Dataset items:
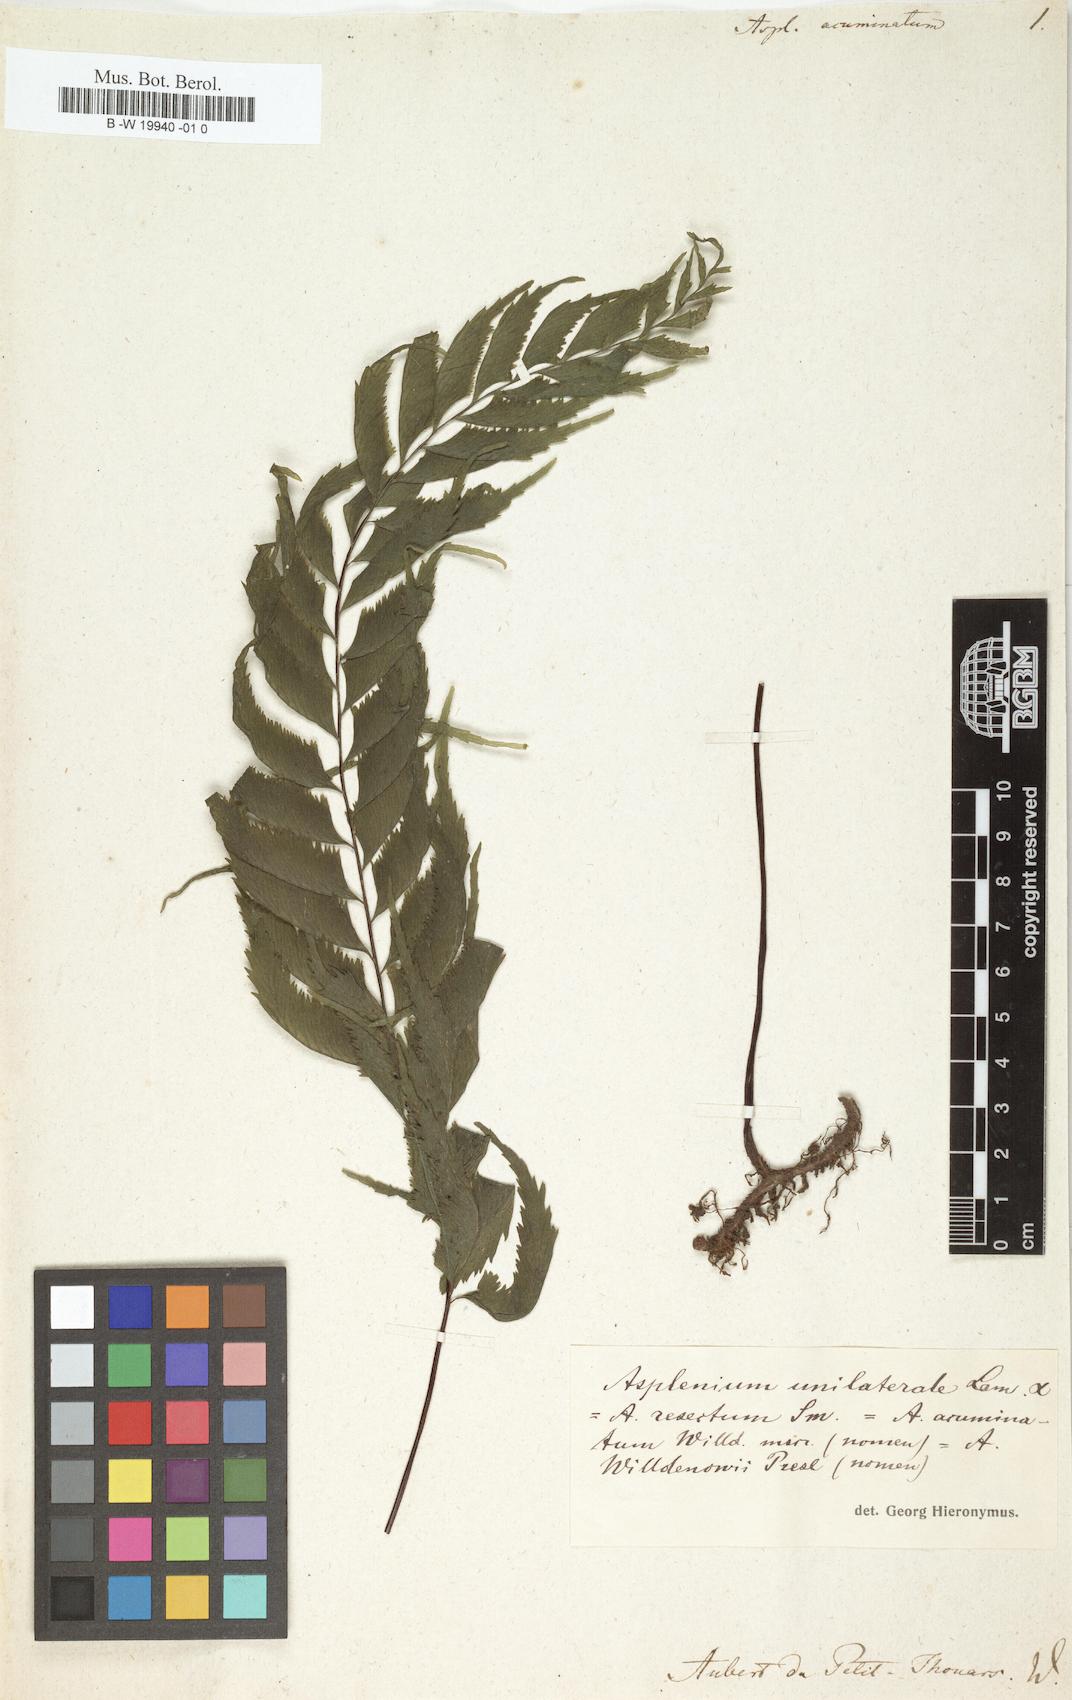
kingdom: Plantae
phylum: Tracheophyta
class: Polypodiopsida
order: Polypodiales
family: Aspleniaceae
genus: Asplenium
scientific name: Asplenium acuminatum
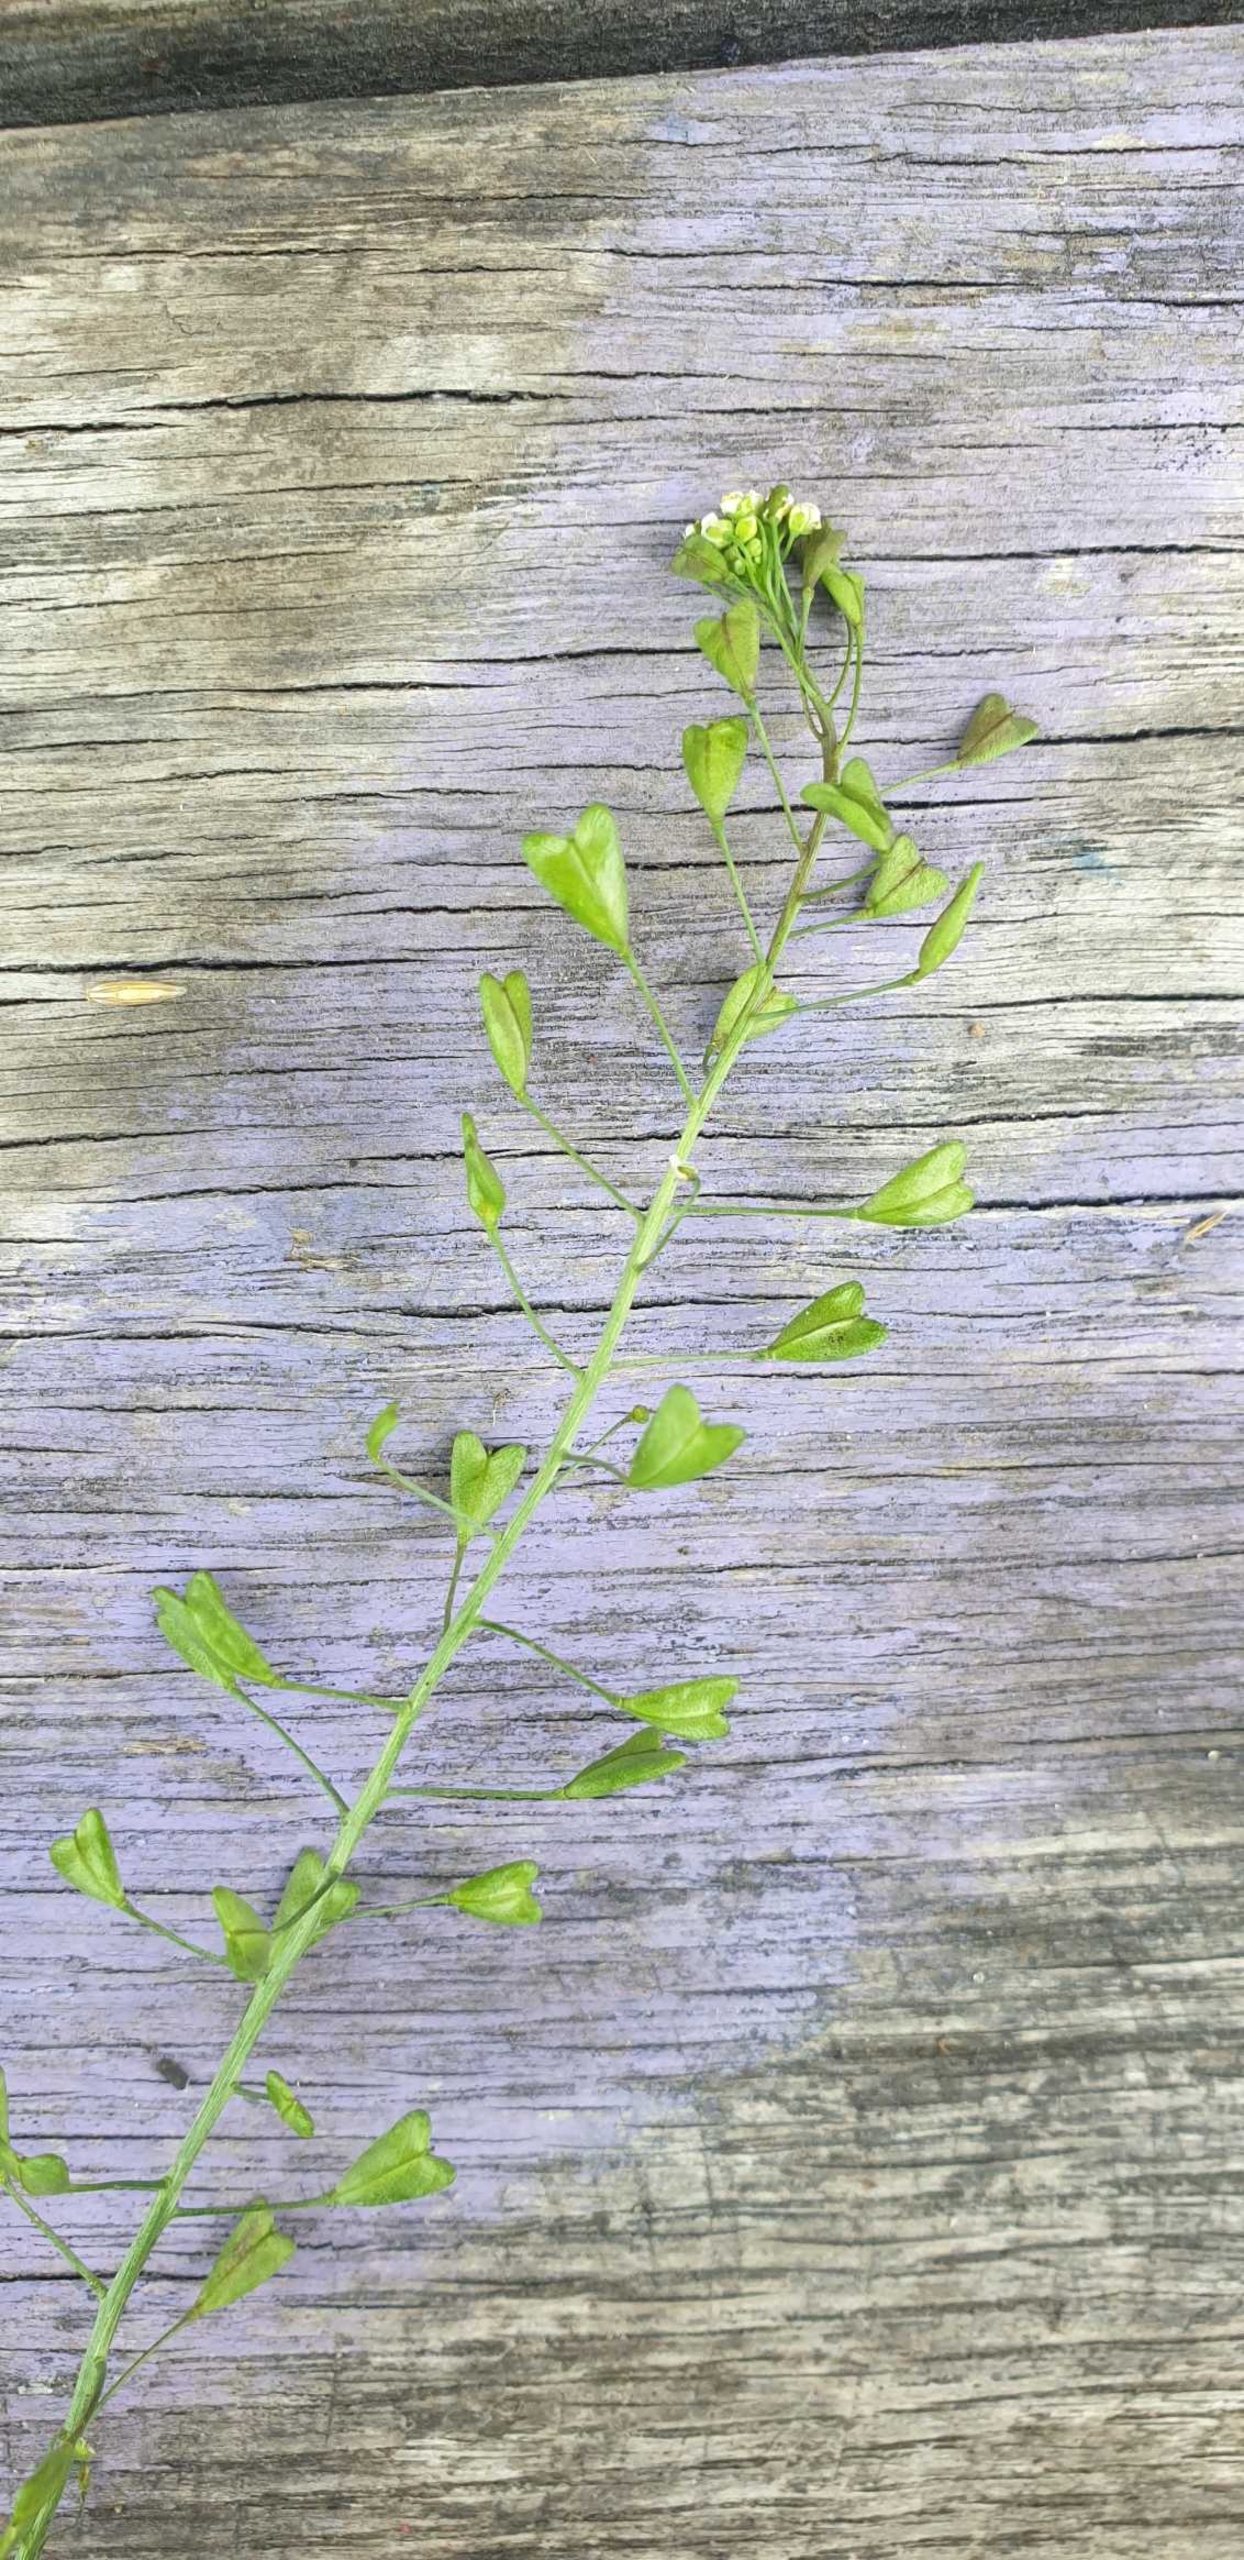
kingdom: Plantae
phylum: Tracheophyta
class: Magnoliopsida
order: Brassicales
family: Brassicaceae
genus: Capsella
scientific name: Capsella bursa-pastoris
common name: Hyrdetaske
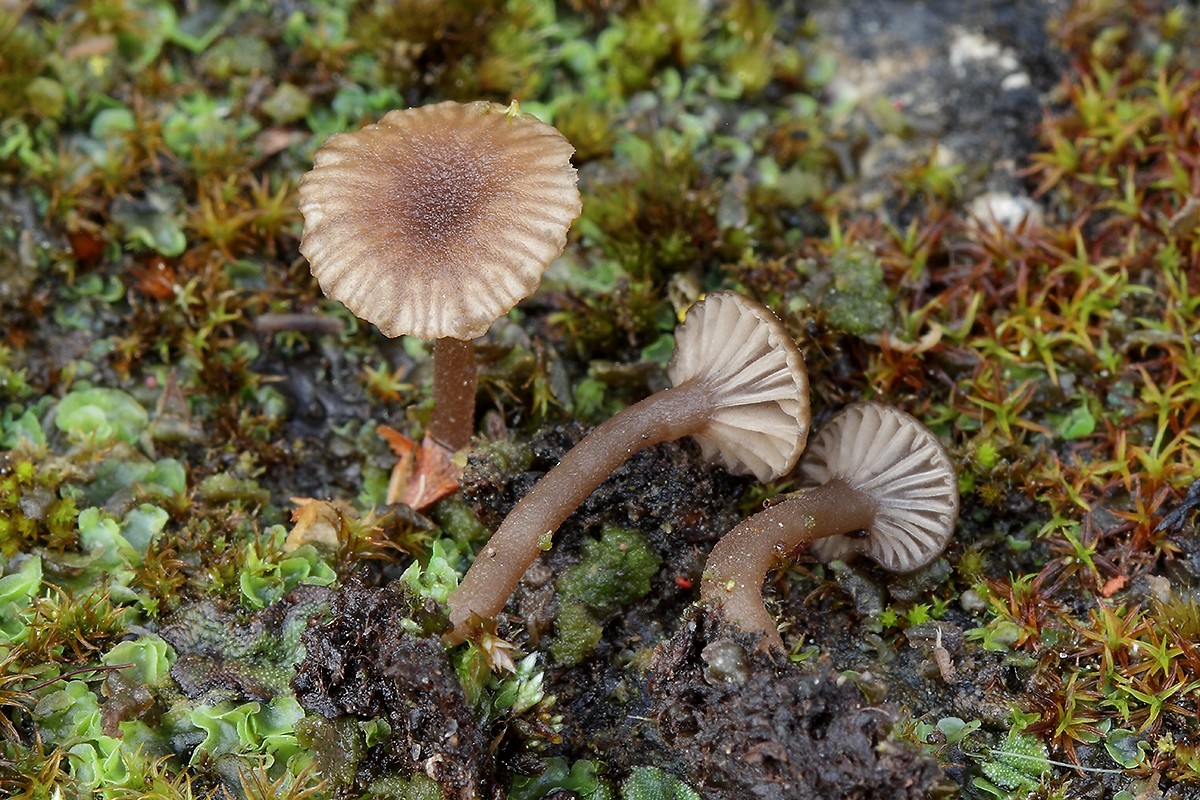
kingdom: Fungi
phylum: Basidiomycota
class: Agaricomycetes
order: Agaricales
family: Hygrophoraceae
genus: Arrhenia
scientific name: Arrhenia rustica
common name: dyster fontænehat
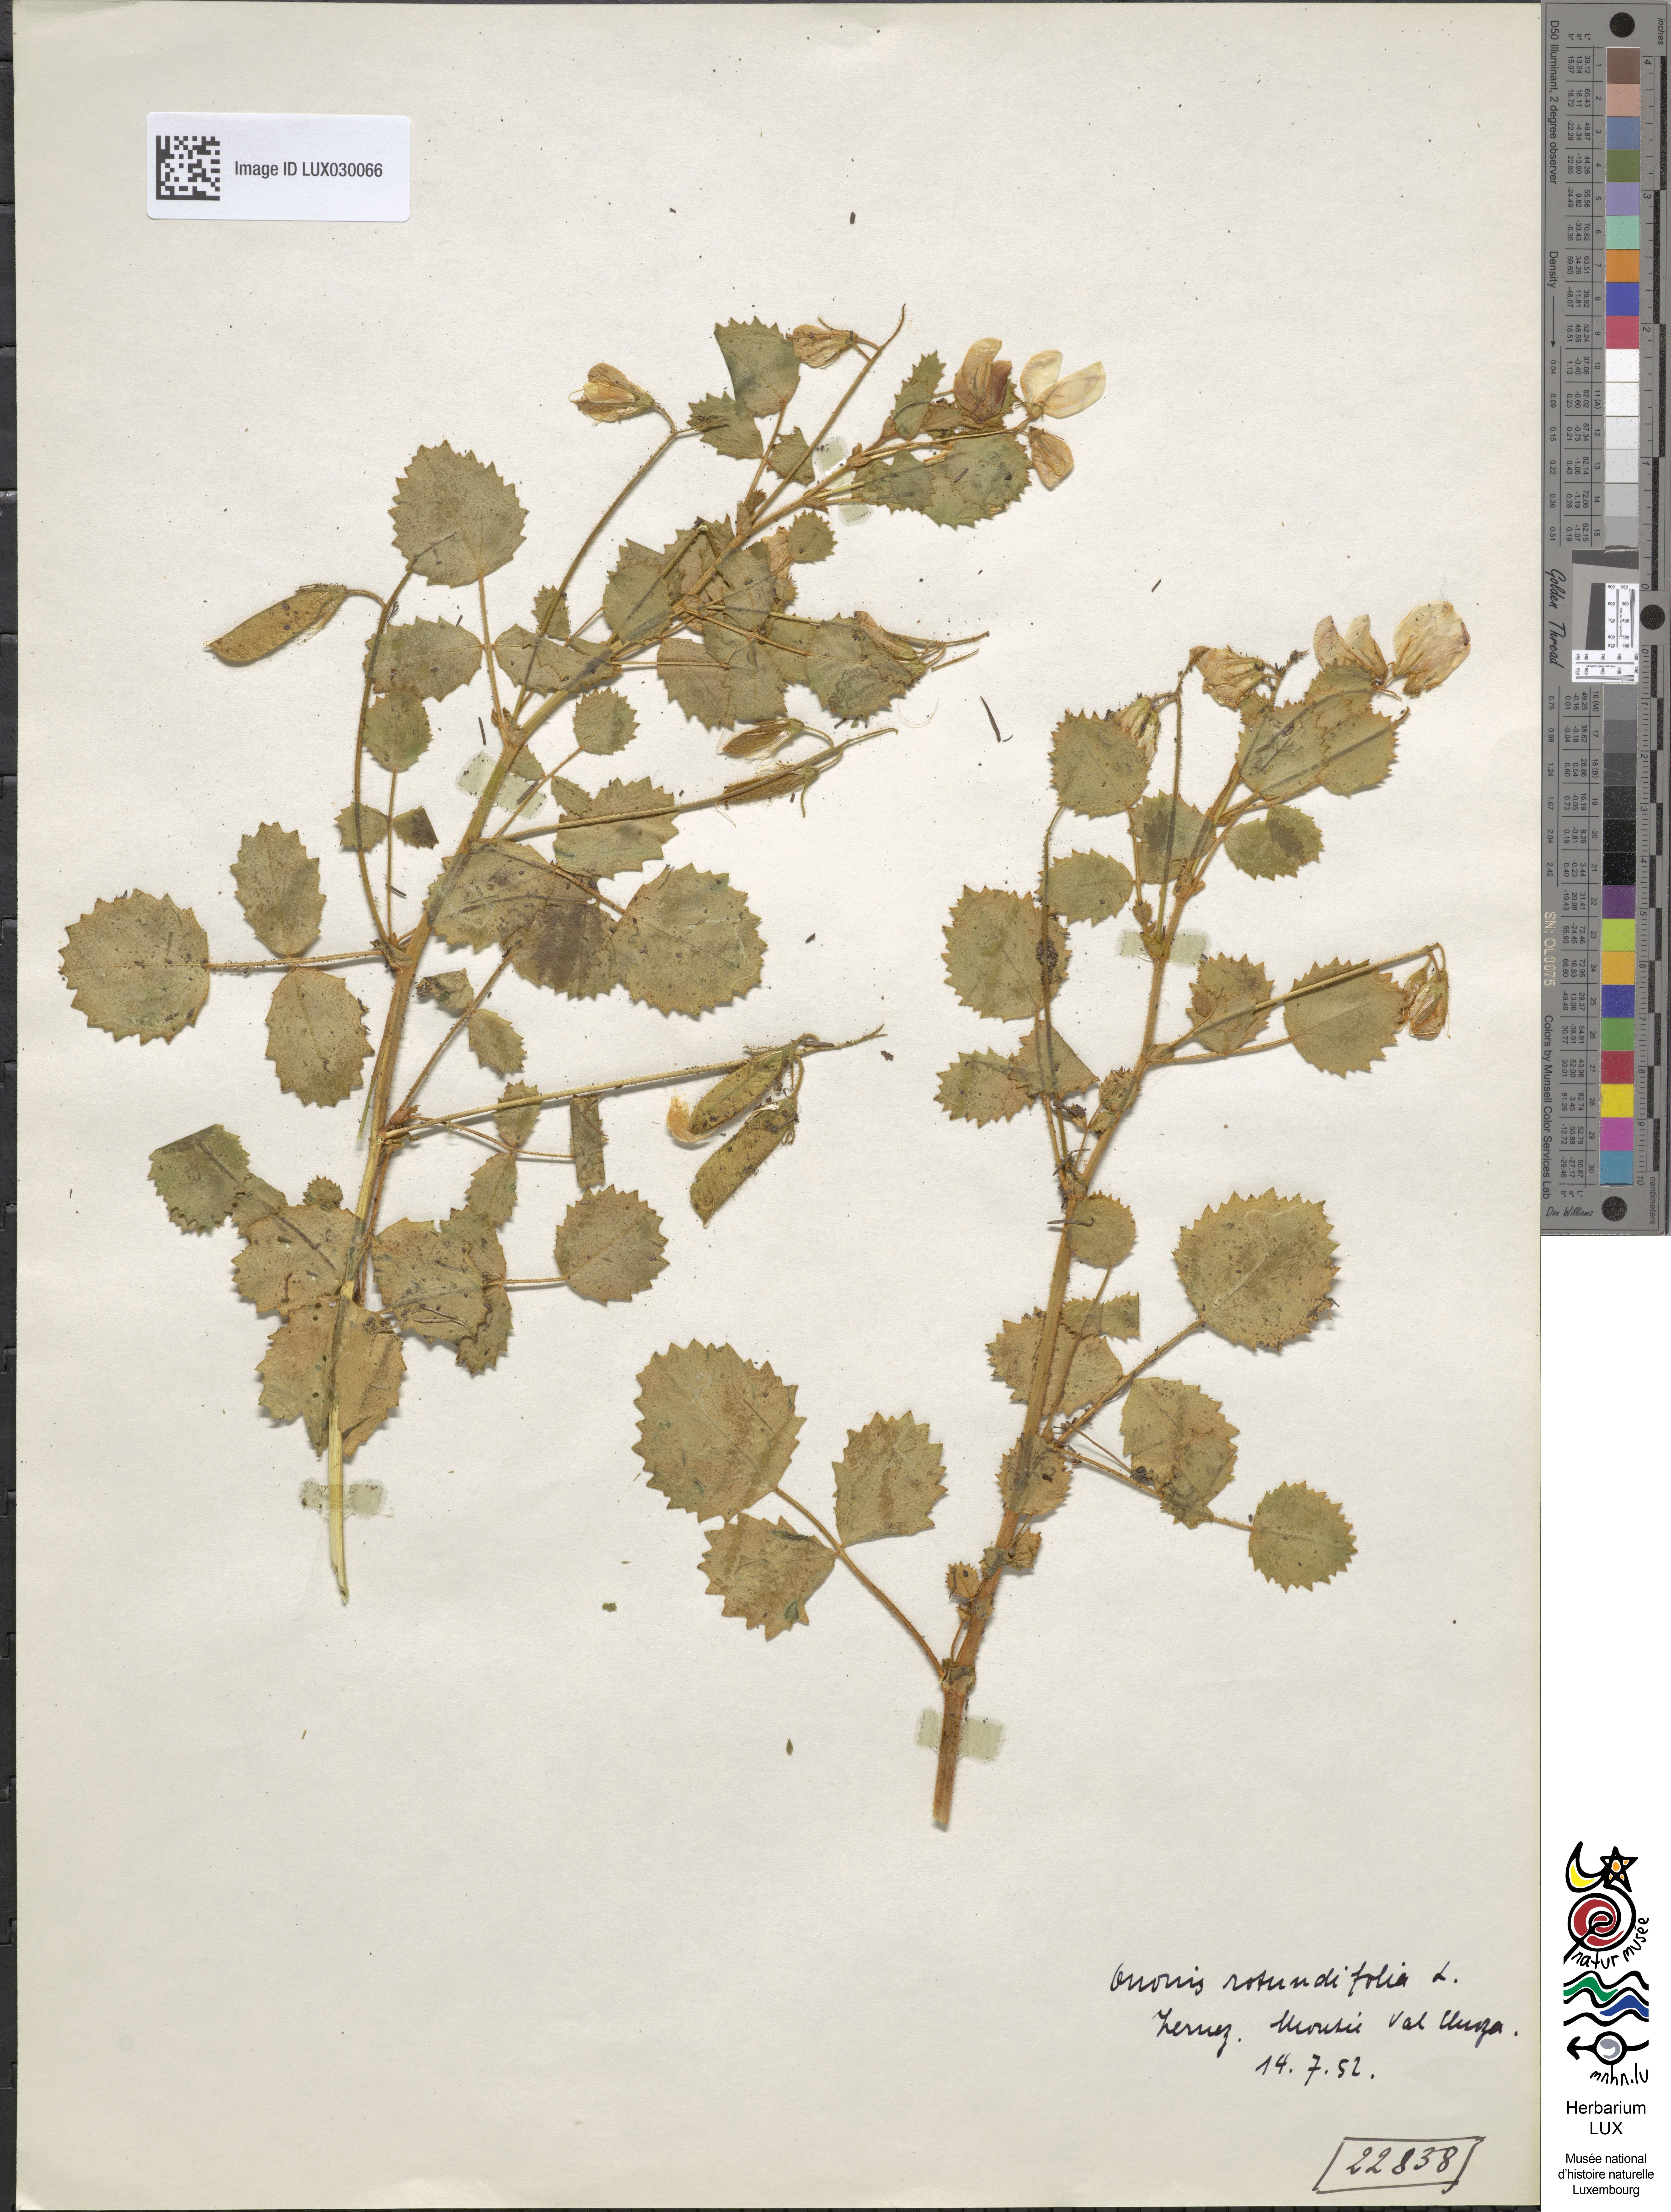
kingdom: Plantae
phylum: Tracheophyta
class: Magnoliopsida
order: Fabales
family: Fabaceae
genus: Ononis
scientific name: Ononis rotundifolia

*Written request:* Return every line of the items above verbatim, omitting the pictures.

*Task output:*
kingdom: Plantae
phylum: Tracheophyta
class: Polypodiopsida
order: Polypodiales
family: Aspleniaceae
genus: Asplenium
scientific name: Asplenium acuminatum
kingdom: Plantae
phylum: Tracheophyta
class: Magnoliopsida
order: Brassicales
family: Brassicaceae
genus: Capsella
scientific name: Capsella bursa-pastoris
common name: Hyrdetaske
kingdom: Fungi
phylum: Basidiomycota
class: Agaricomycetes
order: Agaricales
family: Hygrophoraceae
genus: Arrhenia
scientific name: Arrhenia rustica
common name: dyster fontænehat
kingdom: Plantae
phylum: Tracheophyta
class: Magnoliopsida
order: Fabales
family: Fabaceae
genus: Ononis
scientific name: Ononis rotundifolia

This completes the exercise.